La preoccupazione è palpabile anche fra gli imprenditori bergamaschi. «Il tema degli imballaggi riguarda tanti materiali e coinvolge produttori e utilizzatori, quindi un intero sistema economico del Paese che nell’insieme deve affrontare la sfida della corretta gestione - sottolinea Silvio Dorati, presidente del gruppo gomma-plastica di Confindustria Bergamo -. Bisogna quindi far un’analisi più approfondita senza ideologie, tenendo conto dell’evoluzione importante che le tecnologie hanno avuto negli ultimi anni». Per Dorati è «fondamentale posticipare la presentazione della Commissione per avere il tempo di far comprendere gli effetti di questa decisione sulla filiera Italiana in un sistema di eccellenza come il riciclo. La sostenibilità tiene conto di tre fattori importanti - ambiente, sociale ed economia - e i provvedimenti devono tenere conto di tutti e tre” per non mettere in ginocchio imprese e lavoratori.

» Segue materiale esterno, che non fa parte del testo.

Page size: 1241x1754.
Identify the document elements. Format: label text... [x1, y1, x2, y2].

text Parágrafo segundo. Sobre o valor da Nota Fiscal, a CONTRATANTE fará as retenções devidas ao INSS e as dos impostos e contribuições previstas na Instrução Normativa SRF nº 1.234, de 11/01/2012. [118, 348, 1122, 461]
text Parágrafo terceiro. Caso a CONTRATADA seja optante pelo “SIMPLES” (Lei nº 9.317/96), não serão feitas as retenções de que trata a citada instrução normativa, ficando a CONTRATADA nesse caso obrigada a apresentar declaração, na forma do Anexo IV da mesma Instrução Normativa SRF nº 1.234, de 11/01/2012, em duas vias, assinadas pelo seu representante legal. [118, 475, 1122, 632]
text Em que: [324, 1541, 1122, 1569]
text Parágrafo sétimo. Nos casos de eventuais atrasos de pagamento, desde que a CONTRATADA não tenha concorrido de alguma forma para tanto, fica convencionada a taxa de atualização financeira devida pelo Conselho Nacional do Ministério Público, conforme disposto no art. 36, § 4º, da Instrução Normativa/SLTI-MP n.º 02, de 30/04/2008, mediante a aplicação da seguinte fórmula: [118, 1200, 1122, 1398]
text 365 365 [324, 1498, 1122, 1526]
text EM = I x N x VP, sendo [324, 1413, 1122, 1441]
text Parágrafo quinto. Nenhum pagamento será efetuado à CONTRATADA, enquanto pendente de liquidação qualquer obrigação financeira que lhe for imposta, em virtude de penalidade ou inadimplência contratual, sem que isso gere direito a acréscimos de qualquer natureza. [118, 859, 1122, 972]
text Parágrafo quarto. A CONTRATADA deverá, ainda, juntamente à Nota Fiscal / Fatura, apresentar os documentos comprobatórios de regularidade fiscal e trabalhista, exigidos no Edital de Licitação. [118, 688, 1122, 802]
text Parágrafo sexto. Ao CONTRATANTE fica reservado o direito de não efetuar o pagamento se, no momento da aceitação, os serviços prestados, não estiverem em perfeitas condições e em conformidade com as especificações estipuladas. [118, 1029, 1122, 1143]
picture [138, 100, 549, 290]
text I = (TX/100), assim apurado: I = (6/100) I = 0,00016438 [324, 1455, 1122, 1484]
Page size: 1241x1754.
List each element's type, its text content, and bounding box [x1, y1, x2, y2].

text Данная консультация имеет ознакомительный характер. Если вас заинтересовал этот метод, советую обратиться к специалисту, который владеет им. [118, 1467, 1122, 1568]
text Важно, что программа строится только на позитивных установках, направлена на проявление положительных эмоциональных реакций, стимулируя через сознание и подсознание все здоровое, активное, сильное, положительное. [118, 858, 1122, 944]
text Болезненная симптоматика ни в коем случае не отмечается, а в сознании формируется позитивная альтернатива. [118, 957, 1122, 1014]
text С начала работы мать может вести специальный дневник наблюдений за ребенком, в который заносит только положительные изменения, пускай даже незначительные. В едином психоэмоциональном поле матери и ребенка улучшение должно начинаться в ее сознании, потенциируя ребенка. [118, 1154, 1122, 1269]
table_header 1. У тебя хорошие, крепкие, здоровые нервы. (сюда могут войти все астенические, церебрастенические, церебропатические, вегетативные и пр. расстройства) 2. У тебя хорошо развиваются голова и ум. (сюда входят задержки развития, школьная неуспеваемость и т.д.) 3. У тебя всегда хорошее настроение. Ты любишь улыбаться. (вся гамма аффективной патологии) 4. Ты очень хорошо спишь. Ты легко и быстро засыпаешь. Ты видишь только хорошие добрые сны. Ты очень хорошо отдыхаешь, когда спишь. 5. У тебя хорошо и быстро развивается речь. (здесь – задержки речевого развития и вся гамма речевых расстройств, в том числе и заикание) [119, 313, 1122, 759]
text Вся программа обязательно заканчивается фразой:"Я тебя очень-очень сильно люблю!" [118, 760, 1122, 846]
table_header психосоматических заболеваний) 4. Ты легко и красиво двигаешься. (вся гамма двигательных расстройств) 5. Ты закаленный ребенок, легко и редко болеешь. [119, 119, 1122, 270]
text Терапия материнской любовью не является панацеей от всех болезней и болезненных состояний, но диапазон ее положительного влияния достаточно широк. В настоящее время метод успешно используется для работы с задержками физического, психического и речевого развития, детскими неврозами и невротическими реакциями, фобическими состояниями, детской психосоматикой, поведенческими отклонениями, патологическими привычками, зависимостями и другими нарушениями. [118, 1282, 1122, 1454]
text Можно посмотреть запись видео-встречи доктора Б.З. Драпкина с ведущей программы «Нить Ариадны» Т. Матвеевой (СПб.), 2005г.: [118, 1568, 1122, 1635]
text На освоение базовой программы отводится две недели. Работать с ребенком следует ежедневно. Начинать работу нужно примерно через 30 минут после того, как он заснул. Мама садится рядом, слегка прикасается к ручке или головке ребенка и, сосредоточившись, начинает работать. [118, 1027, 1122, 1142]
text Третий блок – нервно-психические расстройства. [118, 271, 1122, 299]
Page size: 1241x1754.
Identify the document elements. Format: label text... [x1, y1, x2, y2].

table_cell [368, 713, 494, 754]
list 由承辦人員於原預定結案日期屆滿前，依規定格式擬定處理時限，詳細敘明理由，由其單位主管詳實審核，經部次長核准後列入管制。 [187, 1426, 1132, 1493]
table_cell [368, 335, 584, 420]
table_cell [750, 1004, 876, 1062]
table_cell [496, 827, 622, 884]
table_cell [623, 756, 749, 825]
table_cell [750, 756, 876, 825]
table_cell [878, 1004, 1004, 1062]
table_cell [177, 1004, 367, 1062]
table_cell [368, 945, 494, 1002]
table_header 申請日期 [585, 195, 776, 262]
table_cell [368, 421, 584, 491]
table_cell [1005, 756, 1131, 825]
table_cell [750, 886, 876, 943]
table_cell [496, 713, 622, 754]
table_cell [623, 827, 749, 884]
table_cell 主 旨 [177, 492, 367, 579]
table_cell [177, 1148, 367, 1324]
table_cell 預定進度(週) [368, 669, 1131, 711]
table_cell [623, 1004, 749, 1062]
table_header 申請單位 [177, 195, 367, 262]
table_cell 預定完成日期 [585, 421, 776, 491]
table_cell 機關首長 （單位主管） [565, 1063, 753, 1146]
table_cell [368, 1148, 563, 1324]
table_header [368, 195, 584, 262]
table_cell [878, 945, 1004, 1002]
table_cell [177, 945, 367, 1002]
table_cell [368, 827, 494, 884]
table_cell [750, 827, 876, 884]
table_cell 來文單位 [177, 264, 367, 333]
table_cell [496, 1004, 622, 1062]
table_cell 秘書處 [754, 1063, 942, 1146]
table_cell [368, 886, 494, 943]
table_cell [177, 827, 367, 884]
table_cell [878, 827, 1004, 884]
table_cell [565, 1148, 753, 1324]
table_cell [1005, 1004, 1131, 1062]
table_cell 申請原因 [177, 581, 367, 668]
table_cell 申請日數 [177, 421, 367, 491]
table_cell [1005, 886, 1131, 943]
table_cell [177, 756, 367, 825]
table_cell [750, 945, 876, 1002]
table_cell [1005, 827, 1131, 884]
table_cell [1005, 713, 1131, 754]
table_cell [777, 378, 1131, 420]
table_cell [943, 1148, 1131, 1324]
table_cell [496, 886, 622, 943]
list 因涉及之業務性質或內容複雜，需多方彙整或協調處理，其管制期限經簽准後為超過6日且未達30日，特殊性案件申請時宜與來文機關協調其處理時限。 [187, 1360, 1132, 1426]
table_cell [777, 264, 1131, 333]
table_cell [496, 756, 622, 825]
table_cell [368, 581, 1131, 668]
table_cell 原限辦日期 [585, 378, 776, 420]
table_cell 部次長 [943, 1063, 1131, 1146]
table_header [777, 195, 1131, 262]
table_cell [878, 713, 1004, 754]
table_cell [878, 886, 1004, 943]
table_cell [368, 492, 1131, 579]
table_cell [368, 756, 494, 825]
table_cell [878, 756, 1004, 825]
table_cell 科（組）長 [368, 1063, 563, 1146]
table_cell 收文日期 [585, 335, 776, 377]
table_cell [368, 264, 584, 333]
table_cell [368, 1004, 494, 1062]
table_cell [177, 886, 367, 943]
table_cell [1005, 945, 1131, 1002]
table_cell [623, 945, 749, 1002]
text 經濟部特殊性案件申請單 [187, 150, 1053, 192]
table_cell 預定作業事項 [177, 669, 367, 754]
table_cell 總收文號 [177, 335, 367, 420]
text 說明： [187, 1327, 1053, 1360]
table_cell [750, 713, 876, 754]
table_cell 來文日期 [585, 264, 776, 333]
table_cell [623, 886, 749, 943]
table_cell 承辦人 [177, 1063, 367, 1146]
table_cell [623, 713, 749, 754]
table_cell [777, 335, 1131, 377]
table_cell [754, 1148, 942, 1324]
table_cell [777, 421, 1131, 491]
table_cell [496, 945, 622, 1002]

La questione non riguarda soltanto la plastica, ma anche gli imballaggi in carta, cartone, legno. «Nel nostro caso - spiega il presidente del gruppo Legno di Confindustria Bergamo, Piero Paganoni - abbiamo una materia prima riciclabile al 100%, mentre il riuso è complicato: riusciamo con i pallet, che restano sul territorio nazionale, ma è impossibile farlo con le casse, perché finiscono in altri Paesi».
Secondo il presidente del Gruppo Alimentari di Confindustria Bergamo, Matteo Zanetti, «se ridurre l’inquinamento è uno scopo nobile, sono però sbagliati gli strumenti: questa rischia di essere l’ennesima mossa autolesionistica da parte del legislatore europeo, una decisione che cambia gli scenari competitivi a livello mondiale come quella dello stop alle auto diesel e benzina dal 2035».
Per gli involucri alimentari in Italia «ci sono misure di smaltimento molto efficaci che riducono l’impatto ambientale mentre una norma restrittiva a livello europeo non fa altro che spostare la competitività su altre aree geografiche del pianeta. Allo stato - continua Zanetti - le tecnologie esistenti non permettono di produrre plastiche efficaci come quelle esistenti in termini di sicurezza e conservazione dei cibi. Senza contare che la riconversione avrebbe ricadute pesanti sia sulle imprese, perché ogni linea di confezionamento costa in media 700 mila euro, sia sui consumatori, perché vedrebbero aumentare i prezzi dei prodotti».